Voyons ce qu’il en est. Les élections italiennes, comme nous l’avons expliqué dans un article récent de La Sociale ont exprimé une vague de révolte contre l’Union Européenne, contre la politique d’austérité menée par le gouvernement du PD, contre les mesures anti-ouvrières comme le « Job Act » de Renzi et contre la mise en pièces du système des retraites. Voilà le sens du vote de la majorité du peuple italien et notamment de ses couches les plus pauvres. Les « forts relents » qui incommodent les narines du chef de LFI sont ceux du « dégagisme », qu’il met ordinairement à toutes les sauces mais qui est parfaitement bienvenu ici : les principaux partis de la classe dominante, le PD (« centre gauche ») et Forza Italia de Berlusconi sont défaits.
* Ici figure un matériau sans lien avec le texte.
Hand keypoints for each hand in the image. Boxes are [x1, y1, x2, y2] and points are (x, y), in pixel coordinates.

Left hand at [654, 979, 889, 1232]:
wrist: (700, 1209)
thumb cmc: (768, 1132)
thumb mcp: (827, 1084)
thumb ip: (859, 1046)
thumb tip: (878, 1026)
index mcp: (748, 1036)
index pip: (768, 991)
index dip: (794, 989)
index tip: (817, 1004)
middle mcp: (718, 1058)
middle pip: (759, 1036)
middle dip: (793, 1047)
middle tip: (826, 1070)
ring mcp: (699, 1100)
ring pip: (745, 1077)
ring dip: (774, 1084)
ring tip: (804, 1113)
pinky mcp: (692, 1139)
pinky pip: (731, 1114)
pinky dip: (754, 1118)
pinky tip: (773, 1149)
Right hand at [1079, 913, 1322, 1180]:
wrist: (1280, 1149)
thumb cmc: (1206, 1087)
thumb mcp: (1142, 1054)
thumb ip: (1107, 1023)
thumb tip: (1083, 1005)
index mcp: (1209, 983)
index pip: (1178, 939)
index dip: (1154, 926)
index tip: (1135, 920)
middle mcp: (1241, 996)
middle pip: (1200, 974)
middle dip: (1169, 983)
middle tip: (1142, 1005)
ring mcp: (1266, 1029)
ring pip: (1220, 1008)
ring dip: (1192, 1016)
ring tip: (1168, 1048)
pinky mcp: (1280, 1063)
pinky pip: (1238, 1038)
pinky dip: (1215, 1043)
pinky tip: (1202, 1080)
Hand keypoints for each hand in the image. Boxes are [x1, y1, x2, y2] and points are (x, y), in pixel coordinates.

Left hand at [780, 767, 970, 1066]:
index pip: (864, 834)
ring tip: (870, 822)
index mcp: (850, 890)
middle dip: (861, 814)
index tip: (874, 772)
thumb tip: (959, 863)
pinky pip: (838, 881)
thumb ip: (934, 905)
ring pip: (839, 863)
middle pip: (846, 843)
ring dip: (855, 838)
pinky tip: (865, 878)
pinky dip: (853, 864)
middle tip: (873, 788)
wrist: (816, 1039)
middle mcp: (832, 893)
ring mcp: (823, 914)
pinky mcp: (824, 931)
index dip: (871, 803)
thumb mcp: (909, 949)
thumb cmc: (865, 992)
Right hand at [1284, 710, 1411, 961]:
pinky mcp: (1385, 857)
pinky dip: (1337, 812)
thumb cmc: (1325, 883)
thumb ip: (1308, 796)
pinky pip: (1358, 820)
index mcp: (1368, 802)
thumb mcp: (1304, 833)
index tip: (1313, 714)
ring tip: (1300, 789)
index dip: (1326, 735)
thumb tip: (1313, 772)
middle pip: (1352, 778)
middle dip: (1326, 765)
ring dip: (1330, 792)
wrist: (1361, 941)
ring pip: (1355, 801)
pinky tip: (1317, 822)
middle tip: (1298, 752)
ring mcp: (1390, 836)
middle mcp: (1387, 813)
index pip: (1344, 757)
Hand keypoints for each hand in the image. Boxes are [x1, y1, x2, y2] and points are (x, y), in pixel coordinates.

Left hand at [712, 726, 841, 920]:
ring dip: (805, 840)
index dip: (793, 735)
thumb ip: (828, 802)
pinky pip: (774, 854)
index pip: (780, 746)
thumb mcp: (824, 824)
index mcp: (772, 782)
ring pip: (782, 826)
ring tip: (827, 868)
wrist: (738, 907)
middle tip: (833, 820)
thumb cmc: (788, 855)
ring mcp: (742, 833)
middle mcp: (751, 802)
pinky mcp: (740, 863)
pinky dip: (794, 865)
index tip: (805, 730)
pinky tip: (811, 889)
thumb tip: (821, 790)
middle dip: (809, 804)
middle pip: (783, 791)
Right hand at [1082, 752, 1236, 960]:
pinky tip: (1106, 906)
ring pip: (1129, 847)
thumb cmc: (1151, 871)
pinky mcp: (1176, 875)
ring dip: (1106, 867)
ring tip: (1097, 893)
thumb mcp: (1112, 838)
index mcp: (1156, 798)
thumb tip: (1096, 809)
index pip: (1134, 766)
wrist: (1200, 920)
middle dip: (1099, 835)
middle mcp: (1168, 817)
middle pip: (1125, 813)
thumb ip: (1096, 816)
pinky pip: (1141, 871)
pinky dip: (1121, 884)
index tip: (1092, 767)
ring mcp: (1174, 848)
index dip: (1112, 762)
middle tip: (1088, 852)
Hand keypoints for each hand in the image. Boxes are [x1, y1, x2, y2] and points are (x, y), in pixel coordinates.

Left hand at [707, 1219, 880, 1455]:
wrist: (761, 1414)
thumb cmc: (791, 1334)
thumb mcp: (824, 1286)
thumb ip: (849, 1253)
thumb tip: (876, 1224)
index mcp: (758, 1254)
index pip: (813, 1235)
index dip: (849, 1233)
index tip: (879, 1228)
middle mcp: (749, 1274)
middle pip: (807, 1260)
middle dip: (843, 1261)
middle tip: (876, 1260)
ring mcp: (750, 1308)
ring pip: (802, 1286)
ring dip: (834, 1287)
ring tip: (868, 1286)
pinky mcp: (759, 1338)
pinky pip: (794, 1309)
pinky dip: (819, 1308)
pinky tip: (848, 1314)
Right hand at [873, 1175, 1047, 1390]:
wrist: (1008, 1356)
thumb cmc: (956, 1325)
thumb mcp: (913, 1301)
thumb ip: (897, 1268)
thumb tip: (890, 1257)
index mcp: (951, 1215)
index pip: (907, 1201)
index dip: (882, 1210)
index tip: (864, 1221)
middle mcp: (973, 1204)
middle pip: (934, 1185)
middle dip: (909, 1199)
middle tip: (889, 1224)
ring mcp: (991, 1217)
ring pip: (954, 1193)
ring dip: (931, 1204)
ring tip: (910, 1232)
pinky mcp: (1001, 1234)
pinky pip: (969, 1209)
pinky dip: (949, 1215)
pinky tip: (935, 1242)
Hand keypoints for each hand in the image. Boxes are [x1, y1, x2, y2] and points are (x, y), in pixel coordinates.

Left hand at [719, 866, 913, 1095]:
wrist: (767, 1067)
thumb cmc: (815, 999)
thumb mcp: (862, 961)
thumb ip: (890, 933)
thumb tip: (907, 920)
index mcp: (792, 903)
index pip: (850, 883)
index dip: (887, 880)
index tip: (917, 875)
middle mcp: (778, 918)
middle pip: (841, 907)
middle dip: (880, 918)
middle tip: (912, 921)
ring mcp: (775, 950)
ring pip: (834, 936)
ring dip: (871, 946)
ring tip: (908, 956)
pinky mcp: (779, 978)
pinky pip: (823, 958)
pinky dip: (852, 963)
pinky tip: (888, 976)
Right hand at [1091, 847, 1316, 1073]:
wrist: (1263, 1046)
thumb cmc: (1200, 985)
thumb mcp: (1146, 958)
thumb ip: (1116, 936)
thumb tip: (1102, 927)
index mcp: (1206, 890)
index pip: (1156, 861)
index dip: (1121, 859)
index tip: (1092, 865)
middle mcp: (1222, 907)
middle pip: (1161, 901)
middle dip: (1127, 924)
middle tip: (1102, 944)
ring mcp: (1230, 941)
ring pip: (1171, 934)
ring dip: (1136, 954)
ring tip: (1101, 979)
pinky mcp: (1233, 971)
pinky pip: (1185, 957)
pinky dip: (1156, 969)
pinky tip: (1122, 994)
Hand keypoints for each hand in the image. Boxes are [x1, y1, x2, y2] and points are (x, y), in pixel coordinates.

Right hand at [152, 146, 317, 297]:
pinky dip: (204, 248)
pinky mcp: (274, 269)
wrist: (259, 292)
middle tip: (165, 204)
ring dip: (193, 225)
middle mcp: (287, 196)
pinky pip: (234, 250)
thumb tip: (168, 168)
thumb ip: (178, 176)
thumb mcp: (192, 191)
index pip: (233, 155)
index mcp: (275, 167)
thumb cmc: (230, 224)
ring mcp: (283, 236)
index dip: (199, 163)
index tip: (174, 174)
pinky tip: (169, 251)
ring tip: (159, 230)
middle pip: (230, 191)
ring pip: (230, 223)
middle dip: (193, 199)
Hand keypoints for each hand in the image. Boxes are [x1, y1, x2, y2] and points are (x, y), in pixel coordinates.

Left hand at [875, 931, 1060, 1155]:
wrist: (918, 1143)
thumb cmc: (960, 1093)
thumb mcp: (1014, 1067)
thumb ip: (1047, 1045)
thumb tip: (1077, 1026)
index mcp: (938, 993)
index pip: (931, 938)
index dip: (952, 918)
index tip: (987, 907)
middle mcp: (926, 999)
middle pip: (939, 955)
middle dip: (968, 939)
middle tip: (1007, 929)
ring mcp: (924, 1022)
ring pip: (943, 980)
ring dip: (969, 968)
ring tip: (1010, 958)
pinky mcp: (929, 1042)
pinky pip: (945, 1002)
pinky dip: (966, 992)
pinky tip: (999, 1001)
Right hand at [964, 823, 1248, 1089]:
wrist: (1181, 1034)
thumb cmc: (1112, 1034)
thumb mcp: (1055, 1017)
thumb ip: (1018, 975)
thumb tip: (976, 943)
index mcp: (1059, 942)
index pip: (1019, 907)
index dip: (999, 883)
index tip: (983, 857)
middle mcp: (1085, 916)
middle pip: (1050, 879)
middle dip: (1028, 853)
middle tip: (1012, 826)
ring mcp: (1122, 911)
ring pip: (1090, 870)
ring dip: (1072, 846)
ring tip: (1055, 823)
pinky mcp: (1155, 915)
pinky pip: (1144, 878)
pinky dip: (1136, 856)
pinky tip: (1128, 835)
Voilà l’essentiel ! D’ailleurs, eux, l’ont bien compris. Renzi et Berlusconi sont prêts à s’allier pour mener la vie dure à la nouvelle alliance que la presse qualifie, méprisante, de « populiste ».
Chose importante : le « centre droit » a explosé et Salvini, le chef de la Lega, a engagé des négociations avec Di Maio du M5S. Et cela débouche sur un programme de gouvernement qui réclame la renégociation des traités européens, l’annulation de la réforme des retraites, le desserrement de la discipline maastrichtienne, et toute une série de mesures de relance pour améliorer le niveau de vie des Italiens. Bien que ce ne soit pas dans le programme on parle même, ô horreur, de nationaliser la compagnie aérienne Alitalia en difficultés sérieuses.
Certes, la fin de la progressivité de l’impôt sur le revenu réclamée par Salvini est une fort mauvaise idée, contradictoire avec l’inspiration keynésienne générale du programme de gouvernement. La restriction de l’immigration et l’expulsion des clandestins est sans doute discutable, mais les donneurs de leçons français devraient se mettre un peu à la place des Italiens qui accueillent les réfugiés que la police française empêche vigoureusement de passer la frontière. On doit aussi savoir que dans certaines régions, notamment en Campanie, se sont installées de nouvelles mafias, nigérianes par exemple, qui colonisent complètement certaines villes, choses que l’on ignore complètement si on ne lit que la presse « bobo » et fréquente uniquement les belles âmes… Salvini a d’ailleurs modéré ses propos sur l’immigration déclarant qu’il voulait expulser les voyous (ce qui est assez normal !) mais souhaitant « bienvenue aux braves gens ».
Bref, un gouvernement critiquable, mais en rien fasciste ! Les « hordes leghistes » ne déferlent pas pour détruire les locaux syndicaux. Normal : voilà déjà un moment que bien des militants syndicaux sont passés à la Lega délaissant ce parti monstrueux qu’est le PD. Quand le président italien Mattarella (PD, démocrate-chrétien) fait de l’obstruction à la nomination du nouveau gouvernement, quand il s’oppose à la nomination à l’économie de Savona, notoire opposant à l’euro, c’est lui qui met la démocratie en danger, et non Salvini ou Di Maio.
La principale crainte concernant la coalition M5S/Lega, ce n’est pas qu’elle applique son programme mais bien qu’elle ne l’applique pas pour complaire à la caste. On peut aussi lui reprocher quelques contradictions et quelques inconséquences, mais sûrement pas d’en faire l’ennemi principal. Il serait temps, grandement temps d’en finir avec les réflexes conditionnés de la gauche qui préfère un riche bourgeois européiste libéral à un « populiste » un peu rugueux.